Feb 15, 2008 13:18
I find myself at the reins again of an uncontrollable beast. I have not been sleeping, and this cycle is tending to repeat itself more frequently. My mind is burning fast, and I can't shut it off, or pretend it's not there. It's a sharp madness that fires on all cylindars in every direction. It's happening now more frequently, where I cannot be still, and I end up staying up for days. I am Jacks total lack of reason. I half expect some form of a Tyler Durden, to appear and putting me on a spiritual quest of ruin and freedom. Things are irratic lately. I fell off the wagon of a great many things this week, much to my distain.
Adding to the total shit storm, my bookshelf is turning Judas on me. It's a tall wooden structure that holds most all my media. I have a bunch of stuff on top of it, for lack of appropriate room. I had a sculpture that was given to me as a gift from Jess. It was inspired by tree's illustrated by Dr. Suess. And It sailed off the top into the night and smashed into a million pieces. Son of a monkeys asshole. That really makes me sad. What the hell am I supposed to do now? She really wanted me to have it, and it just had to be ruined. I really don't know what I'm going to say the next time she shows up. The truth is the obvious answer, but it's gonna suck. Not only that but my treasured Bahamut decided to commit suicide as well. He was also placed up there to grace my room in his glory. I've had him for 10 years, he was the FF8 Bahamut, the first ones they brought out. I guess he decided his summoning was over. His one wing broke off, and half a leg. Although he is fixable, since the wing just broke out of it's socket, all though it needs to be glued back. The leg was also part of a mechanism, and can be glued. He isn't dead yet..but it's still a pain in the ass.
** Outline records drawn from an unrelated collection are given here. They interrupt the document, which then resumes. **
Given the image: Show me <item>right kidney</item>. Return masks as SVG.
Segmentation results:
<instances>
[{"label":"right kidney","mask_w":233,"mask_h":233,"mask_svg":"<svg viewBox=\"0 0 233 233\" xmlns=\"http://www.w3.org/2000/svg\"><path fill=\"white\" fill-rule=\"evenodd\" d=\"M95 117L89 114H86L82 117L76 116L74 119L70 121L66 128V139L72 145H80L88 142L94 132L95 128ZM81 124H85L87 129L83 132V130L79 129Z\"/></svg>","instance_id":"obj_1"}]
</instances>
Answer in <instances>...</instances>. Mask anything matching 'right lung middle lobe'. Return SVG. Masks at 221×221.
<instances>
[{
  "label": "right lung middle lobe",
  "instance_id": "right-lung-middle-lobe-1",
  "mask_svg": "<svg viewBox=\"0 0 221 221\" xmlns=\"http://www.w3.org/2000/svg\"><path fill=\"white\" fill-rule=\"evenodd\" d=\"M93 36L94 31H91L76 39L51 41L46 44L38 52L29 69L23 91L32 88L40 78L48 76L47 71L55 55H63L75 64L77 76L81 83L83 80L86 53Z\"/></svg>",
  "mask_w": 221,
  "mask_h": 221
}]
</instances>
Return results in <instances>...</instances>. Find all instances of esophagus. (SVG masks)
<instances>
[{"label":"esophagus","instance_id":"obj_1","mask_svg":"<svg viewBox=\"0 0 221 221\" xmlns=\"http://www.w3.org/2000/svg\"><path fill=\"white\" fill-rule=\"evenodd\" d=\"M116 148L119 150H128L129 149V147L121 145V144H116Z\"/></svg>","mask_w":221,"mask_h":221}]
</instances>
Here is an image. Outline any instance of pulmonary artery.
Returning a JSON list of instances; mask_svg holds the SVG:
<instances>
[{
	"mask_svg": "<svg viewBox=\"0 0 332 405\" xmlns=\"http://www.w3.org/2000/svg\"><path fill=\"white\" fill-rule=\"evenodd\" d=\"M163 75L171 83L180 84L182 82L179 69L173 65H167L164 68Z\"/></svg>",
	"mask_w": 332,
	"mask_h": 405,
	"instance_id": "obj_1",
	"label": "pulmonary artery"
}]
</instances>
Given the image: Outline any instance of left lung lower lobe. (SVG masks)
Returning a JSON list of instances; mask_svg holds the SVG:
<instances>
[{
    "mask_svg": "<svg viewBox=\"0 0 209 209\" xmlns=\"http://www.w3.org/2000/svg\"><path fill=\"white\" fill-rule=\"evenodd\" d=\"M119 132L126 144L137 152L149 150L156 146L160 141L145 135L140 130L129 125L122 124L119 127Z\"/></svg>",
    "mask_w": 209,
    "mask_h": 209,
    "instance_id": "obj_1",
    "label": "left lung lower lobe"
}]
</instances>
It just happened a few minutes ago, and with my fury I wanted to grab that wooden monstrocity and toss through my window into the abyss. Screw it.
In other news, I definatly need an Artist. I want to begin making comics, and stuff again. I want to continue producing works, so I guess my only resource is this here MySpace.
Also I hear that Rob Zombie is trying to get the job as director for the new Conan movie. I rumble with excitement, hope he gets it.
Also they're making a Thundercats movie, and I continue to ask myself why? I mean it was a neat cartoon and all, and I watched it as a kid, but I just don't see how that can be on film, and not be silly. I'm not sure if I talked about this before.
Well I gotta shower, get some grub, and go to class.